▶ Zu erledigende Aufgaben
a: Nenne im Forenthread zur Kalenderwoche in WinCC für jeden Beitrag in der Reihenfolge der Beiträge den Namen des Verfassers.
b: Führe den Forenthread zur Kalenderwoche in WinCC nach dem letzten Beitrag fort.

▶ Textabschnitt
────────

# Kalenderwoche in Wincc



## Trocellen (3 Januar 2011)

Hallo,
ich habe folgendes Problem.
Ich muss in einem Wincc flex Projekt die immer aktuelle Kalenderwoche dargestellt haben und dann soll immer abhängig dazu eine passende excel daeti geöffnet werden. Hintergrund ist das ich an einem InfoPc die Schichtpläne öffnen will aber immer nur die aktuellen Schichtpläne passend zur Woche zu öffnen sind.
Kann mir da jemand weiter helfen. Ich bin absoluter neuling in der VB progammierung.


----------



## winnman (3 Januar 2011)

Ich würde in der SPS die aktuelle Kalenderwoche auswerten, die entwprechende WE als int ans Flex übergeben, im Flex kannst du dann die Auswertung machen.


----------



## Trocellen (3 Januar 2011)

Das habe ich mir auch überlegt aber ich nutze nur die Flex oberfläche komplett ohne sps...das ist nur ein rechner mit Winccflexible


----------



## winnman (3 Januar 2011)

OK, dann musst du tiefer ins Flex einsteigen, das ist leider nicht mein Gebiet.

────────

▶ Datenbestand
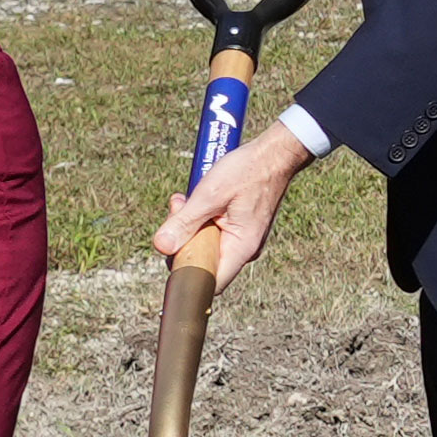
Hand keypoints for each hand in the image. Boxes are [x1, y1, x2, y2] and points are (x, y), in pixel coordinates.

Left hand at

────────

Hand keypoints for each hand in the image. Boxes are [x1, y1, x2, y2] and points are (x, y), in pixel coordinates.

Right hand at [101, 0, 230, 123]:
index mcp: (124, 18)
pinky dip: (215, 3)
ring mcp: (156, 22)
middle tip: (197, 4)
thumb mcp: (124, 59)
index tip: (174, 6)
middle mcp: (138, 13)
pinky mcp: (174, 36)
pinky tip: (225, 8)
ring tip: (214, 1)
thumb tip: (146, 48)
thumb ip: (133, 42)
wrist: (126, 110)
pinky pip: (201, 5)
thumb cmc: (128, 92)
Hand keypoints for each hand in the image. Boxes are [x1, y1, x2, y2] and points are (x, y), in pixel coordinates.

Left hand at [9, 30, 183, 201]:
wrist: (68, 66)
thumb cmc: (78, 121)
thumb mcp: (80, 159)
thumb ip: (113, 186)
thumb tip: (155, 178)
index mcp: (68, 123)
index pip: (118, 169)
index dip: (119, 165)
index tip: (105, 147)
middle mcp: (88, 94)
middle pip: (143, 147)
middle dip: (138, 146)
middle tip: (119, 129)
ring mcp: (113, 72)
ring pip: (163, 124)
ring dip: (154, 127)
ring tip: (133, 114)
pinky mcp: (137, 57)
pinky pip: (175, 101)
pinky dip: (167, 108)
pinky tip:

────────

▶ Antworten zu Aufgaben
a:
1. Trocellen
2. winnman
3. Trocellen
4. winnman

b:
Was machst du mit Felx ohne SPS???????? neugierde


----------



## Verpolt (3 Januar 2011)

winnman schrieb:


> OK, dann musst du tiefer ins Flex einsteigen, das ist leider nicht mein Gebiet.
> 
> Was machst du mit Felx ohne SPS???????? neugierde





> Hintergrund ist das ich an einem InfoPc die Schichtpläne öffnen will aber immer nur die aktuellen Schichtpläne passend zur Woche zu öffnen sind.



Evtl. mit einem InfoPC "sprechen"


----------



## winnman (3 Januar 2011)

Warum dann nicht Axcess, Excel mit Macro, . . . ?


----------



## Trocellen (3 Januar 2011)

Ich erstelle einen Info Pc wo dran die Mitarbeiter diverse Dinge ablesen können wie Schichtpläne und andere Aushänge. Ich fand es nur am einfachsten mit WinCC die oberfläche zu erstellen. Nur jetzt komme ich nicht mehr weiter weils jetzt um VB geht wovon ich absolut keine ahnung habe


----------



## Verpolt (3 Januar 2011)

in der FAQ im Forum gibts ne Menge Info´s / Links zu VB


http://www.sps-forum.de/showthread.php?t=130


----------



## winnman (3 Januar 2011)

das mit keine Ahnung von VB kann ich dir nachempfinden.

Ich würd das aber in einer anderen Umgebung als WinCC lösen.
Für mich käme Axcess in Frage, da hab ich ein bisschen Erfahrung.
Ich denke aber, da gibt es sicher noch bessere Lösungen.
Viel Glück

Winnman


----------



## roadrunner (3 Januar 2011)

Z.b. Eine interne Variable "Kalenderwoche" anlegen.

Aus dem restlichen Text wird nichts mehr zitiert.